ARTIFICIAL INTELLIGENCE IN VIDEO GAMES
One of the main challenges for AI is creating intelligent agents that can become more proficient in their tasks over time and adapt to new situations as they occur. These abilities are crucial for robots deployed in human environments, as well as for various software agents that live in the Internet or serve as human assistants or collaborators.
Although current technology is still not sufficiently robust to deploy such systems in the real world, they are already feasible in video games. Modern video games provide complex artificial environments that can be controlled and carry less risk to human life than any real-world application (Laird and van Lent, 2000). At the same time, video gaming is an important human activity that occupies millions of people for countless hours. Machine learning can make video games more interesting and reduce their production costs (Fogel et al., 2004) and, in the long run, might also make it possible to train humans realistically in simulated, adaptive environments. Video gaming is, therefore, an important application of AI and an excellent platform for research in intelligent, adaptive agents.
Current video games include a variety of high-realism simulations of human-level control tasks, such as navigation, combat, and team and individual tactics and strategy. Some of these simulations involve traditional AI techniques, such as scripts, rules, and planning (Agre and Chapman, 1987; Maudlin et al., 1984), and a large part of AI development is devoted to path-finding algorithms, such as A*-search and simple behaviors built using finite-state machines. AI is
used to control the behavior of the nonplayer characters (NPCs, i.e., autonomous computer-controlled agents) in the game. The behaviors of NPCs, although sometimes impressive, are often repetitive and inflexible. Indeed, a large part of the gameplay in many games is figuring out what the AI is programmed to do and learning to defeat it.

## Complete the following
1. List every source citation in the text on artificial intelligence in video games, giving each in its parenthetical form.
2. From the text on artificial intelligence in video games, return the stretch from "Current video games" through "to defeat it." verbatim.
3. Take the text on artificial intelligence in video games further, continuing from its final sentence in the same technical voice.

## Records
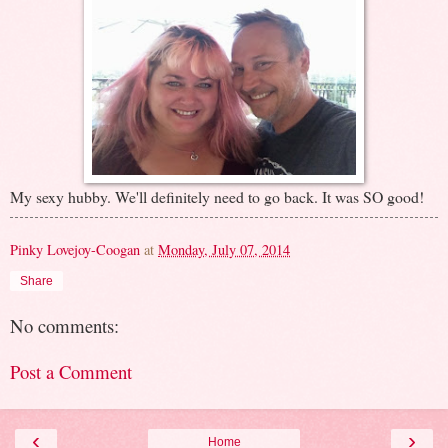
My sexy hubby. We'll definitely need to go back. It was SO good!
Pinky Lovejoy-Coogan
at
Monday, July 07, 2014
Share
No comments:
Post a Comment
‹
›
Home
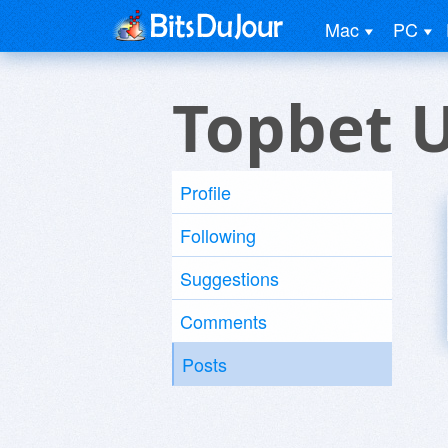
Mac
PC
Topbet 
Profile
Following
Suggestions
Comments
Posts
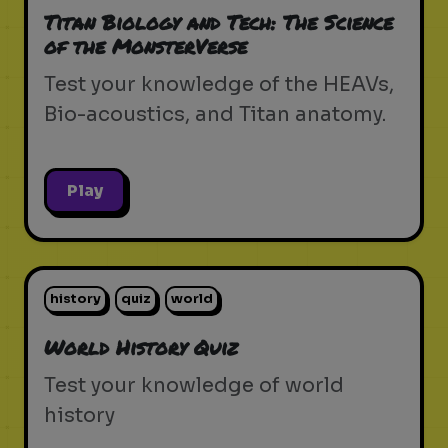
Titan Biology and Tech: The Science
of the MonsterVerse
Test your knowledge of the HEAVs,
Bio-acoustics, and Titan anatomy.
Play
history
quiz
world
World History Quiz
Test your knowledge of world
history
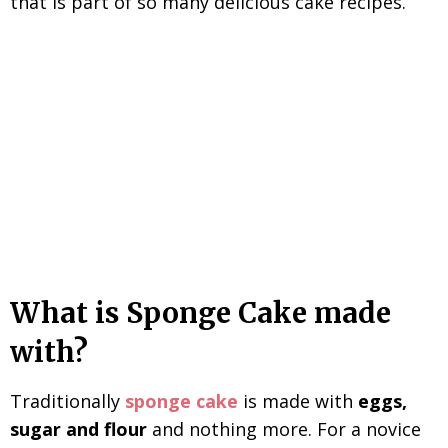
that is part of so many delicious cake recipes.
What is Sponge Cake made
with?
Traditionally
sponge cake
is made with
eggs,
sugar and flour
and nothing more. For a novice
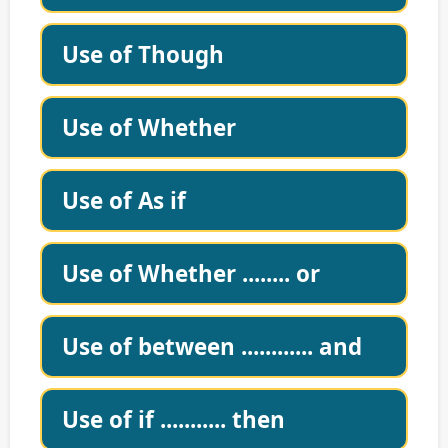
Use of Though
Use of Whether
Use of As if
Use of Whether ........ or
Use of between ............ and
Use of if ........... then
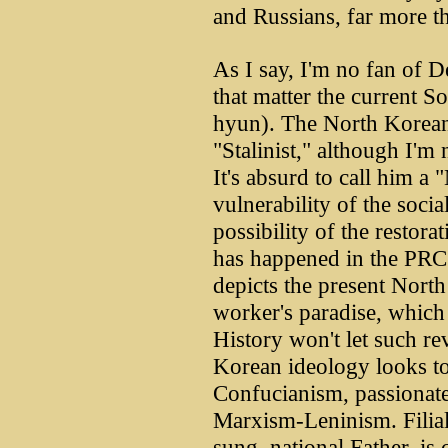
and Russians, far more t
As I say, I'm no fan of 
that matter the current 
hyun). The North Korean 
"Stalinist," although I'm n
It's absurd to call him a
vulnerability of the social
possibility of the restora
has happened in the PRC
depicts the present North
worker's paradise, which
History won't let such re
Korean ideology looks to
Confucianism, passionate
Marxism-Leninism. Filial
sung, national Father, is 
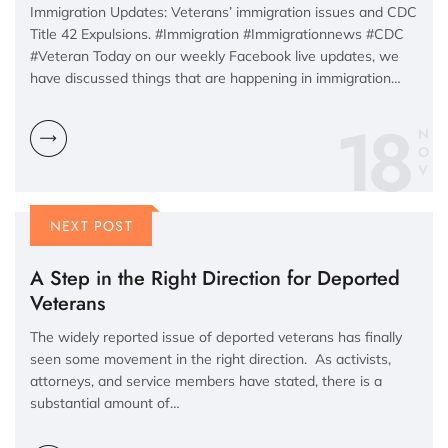
Immigration Updates: Veterans’ immigration issues and CDC
Title 42 Expulsions. #Immigration #Immigrationnews #CDC
#Veteran Today on our weekly Facebook live updates, we
have discussed things that are happening in immigration…
18
N
O
V
NEXT POST
A Step in the Right Direction for Deported
Veterans
The widely reported issue of deported veterans has finally
seen some movement in the right direction. As activists,
attorneys, and service members have stated, there is a
substantial amount of…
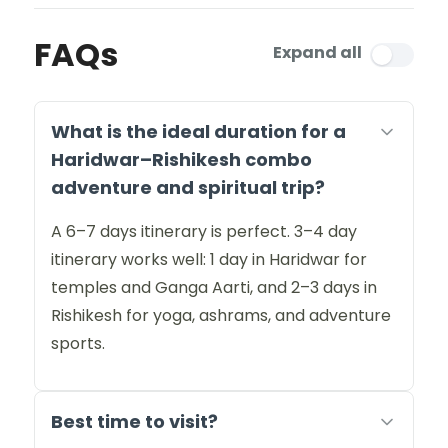
FAQs
Expand all
What is the ideal duration for a
Haridwar–Rishikesh combo
adventure and spiritual trip?
A 6–7 days itinerary is perfect. 3–4 day
itinerary works well: 1 day in Haridwar for
temples and Ganga Aarti, and 2–3 days in
Rishikesh for yoga, ashrams, and adventure
sports.
Best time to visit?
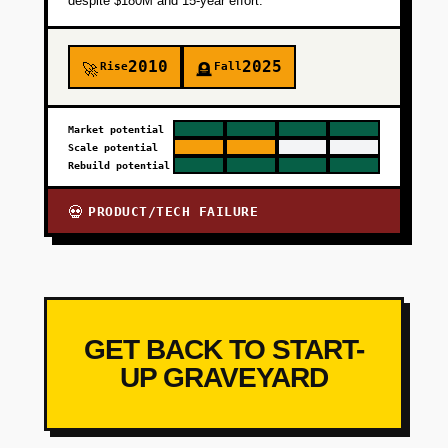
despite $180M and 15-year effort.
2010
2025
Rise
Fall
🚀
🪦
Market potential
Scale potential
Rebuild potential
PRODUCT/TECH FAILURE
💀
GET BACK TO START-
UP GRAVEYARD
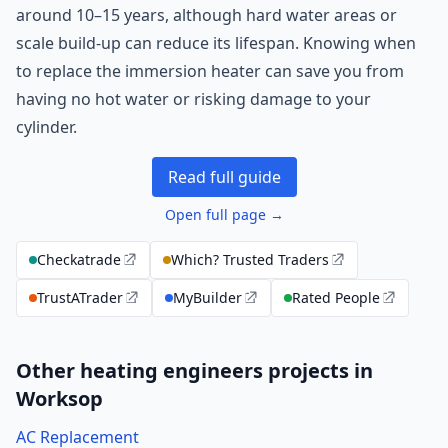
around 10–15 years, although hard water areas or
scale build-up can reduce its lifespan. Knowing when
to replace the immersion heater can save you from
having no hot water or risking damage to your
cylinder.
Read full guide
Open full page →
Checkatrade
Which? Trusted Traders
TrustATrader
MyBuilder
Rated People
Other heating engineers projects in
Worksop
AC Replacement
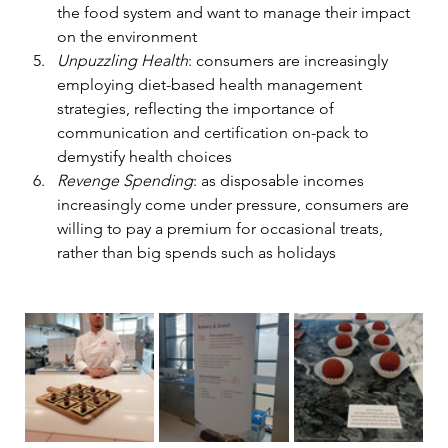
the food system and want to manage their impact 
on the environment 
Unpuzzling Health
: consumers are increasingly 
employing diet-based health management 
strategies, reflecting the importance of 
communication and certification on-pack to 
demystify health choices 
Revenge Spending
: as disposable incomes 
increasingly come under pressure, consumers are 
willing to pay a premium for occasional treats, 
rather than big spends such as holidays 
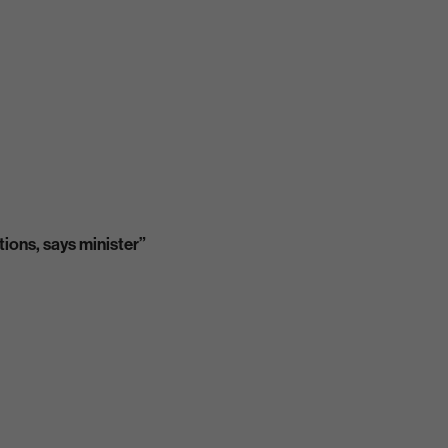
tions, says minister”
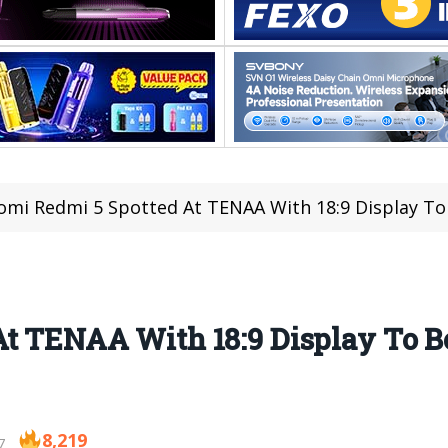
omi Redmi 5 Spotted At TENAA With 18:9 Display 
At TENAA With 18:9 Display To 
8,219
7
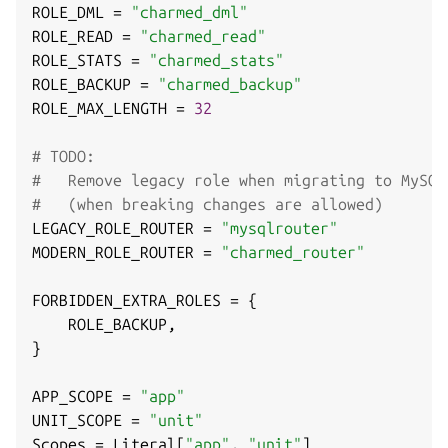
ROLE_DML 
=
"charmed_dml"
ROLE_READ 
=
"charmed_read"
ROLE_STATS 
=
"charmed_stats"
ROLE_BACKUP 
=
"charmed_backup"
ROLE_MAX_LENGTH 
=
32
# TODO:
#   Remove legacy role when migrating to MySQL
#   (when breaking changes are allowed)
LEGACY_ROLE_ROUTER 
=
"mysqlrouter"
MODERN_ROLE_ROUTER 
=
"charmed_router"
FORBIDDEN_EXTRA_ROLES 
=
{
    ROLE_BACKUP
,
}
APP_SCOPE 
=
"app"
UNIT_SCOPE 
=
"unit"
Scopes 
=
 Literal
[
"app"
,
"unit"
]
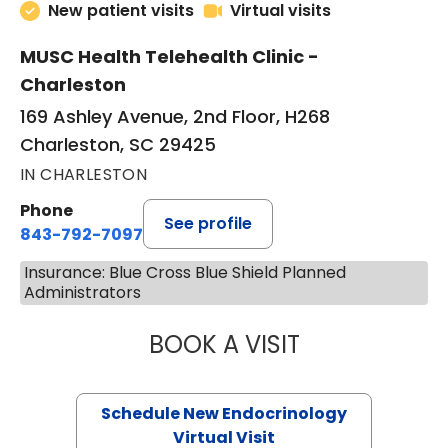
New patient visits
Virtual visits
MUSC Health Telehealth Clinic -
Charleston
169 Ashley Avenue, 2nd Floor, H268
Charleston, SC 29425
IN CHARLESTON
Phone
See profile
843-792-7097
Insurance: Blue Cross Blue Shield Planned
Administrators
BOOK A VISIT
MARJORIE PAUL,
Schedule New Endocrinology
Virtual Visit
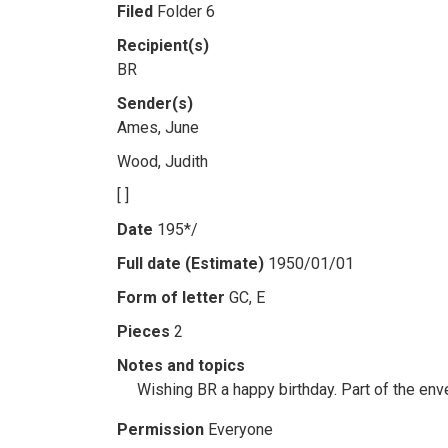
Filed
Folder 6
Recipient(s)
BR
Sender(s)
Ames, June
Wood, Judith
[ ]
Date
195*/
Full date (Estimate)
1950/01/01
Form of letter
GC, E
Pieces
2
Notes and topics
Wishing BR a happy birthday. Part of the env
Permission
Everyone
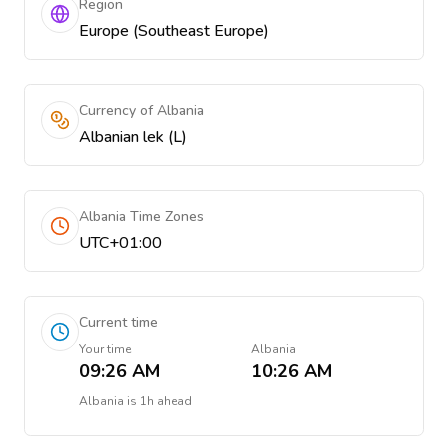
Region
Europe (Southeast Europe)
Currency of Albania
Albanian lek (L)
Albania Time Zones
UTC+01:00
Current time
Your time
Albania
09:26 AM
10:26 AM
Albania
is
1h ahead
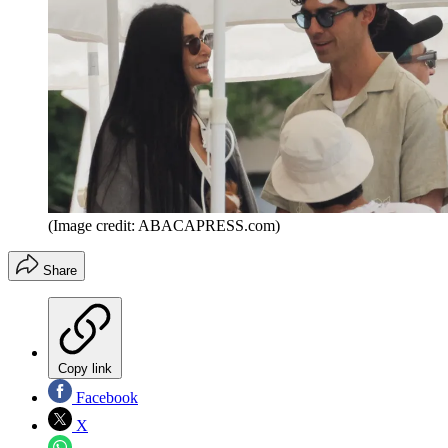
(Image credit: ABACAPRESS.com)
Share
Copy link
Facebook
X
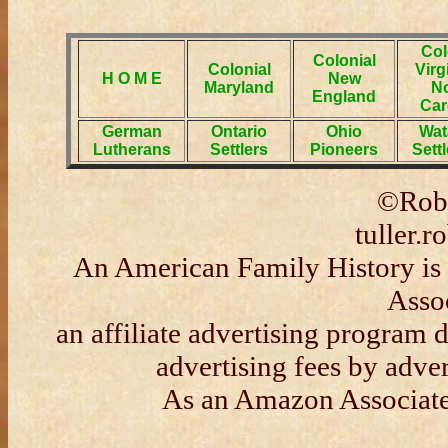
Col
Colonial
Colonial
Virg
H O M E
New
Maryland
No
England
Car
German
Ontario
Ohio
Wat
Lutherans
Settlers
Pioneers
Sett
©Robe
tuller.
An American Family History is 
Asso
an affiliate advertising program 
advertising fees by adve
As an Amazon Associate 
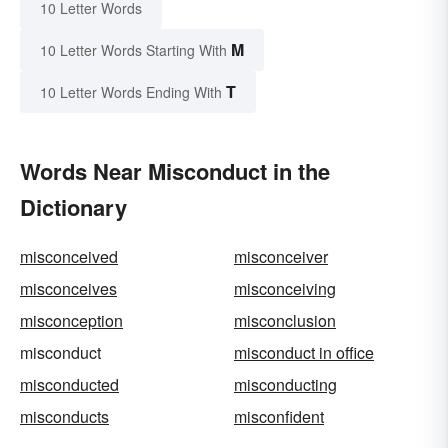
10 Letter Words
M
10 Letter Words Starting With
T
10 Letter Words Ending With
Words Near Misconduct in the
Dictionary
misconceived
misconceiver
misconceives
misconceiving
misconception
misconclusion
misconduct
misconduct in office
misconducted
misconducting
misconducts
misconfident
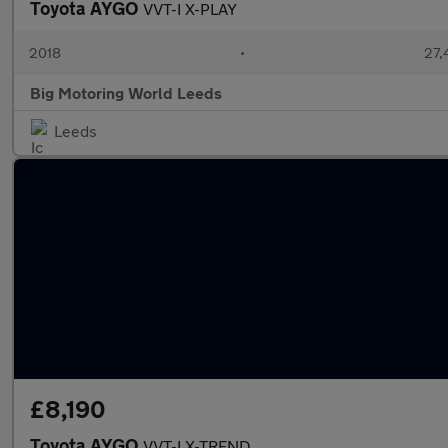
Toyota AYGO
VVT-I X-PLAY
2018
•
27,
Big Motoring World Leeds
Leeds
£8,190
Toyota AYGO
VVT-I X-TREND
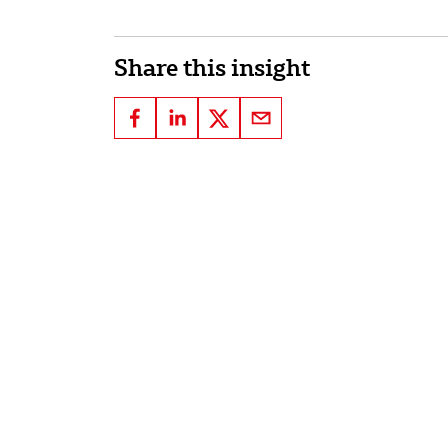
Share this insight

## Exercise results
1.
(Laird and van Lent, 2000)
(Fogel et al., 2004)
(Agre and Chapman, 1987)
(Maudlin et al., 1984)

2.
Current video games include a variety of high-realism simulations of human-level control tasks, such as navigation, combat, and team and individual tactics and strategy. Some of these simulations involve traditional AI techniques, such as scripts, rules, and planning (Agre and Chapman, 1987; Maudlin et al., 1984), and a large part of AI development is devoted to path-finding algorithms, such as A*-search and simple behaviors built using finite-state machines. AI is
used to control the behavior of the nonplayer characters (NPCs, i.e., autonomous computer-controlled agents) in the game. The behaviors of NPCs, although sometimes impressive, are often repetitive and inflexible. Indeed, a large part of the gameplay in many games is figuring out what the AI is programmed to do and learning to defeat it.

3.
Machine learning in games began with Samuel’s (1959) checkers program, which was based on a method similar to temporal-difference learning (Sutton, 1988). This was followed by various learning methods applied to tic-tac-toe, backgammon, go, Othello, and checkers (see Fürnkranz, 2001, for a survey). Recently, machine-learning techniques have begun to appear in video games as well. For example, Fogel et al. (2004) trained teams of tanks and robots to fight each other using a competitive co-evolution system, and Spronck (2005) trained agents in a computer role-playing game using dynamic scripting. Others have trained agents to fight in first- and third-person shooter games (Cole et al., 2004; Hong and Cho, 2004). Machine-learning techniques have also been applied to other video game genres, from Pac-Man (Lucas, 2005) to strategy games (Bryant and Miikkulainen, 2003; Yannakakis et al., 2004).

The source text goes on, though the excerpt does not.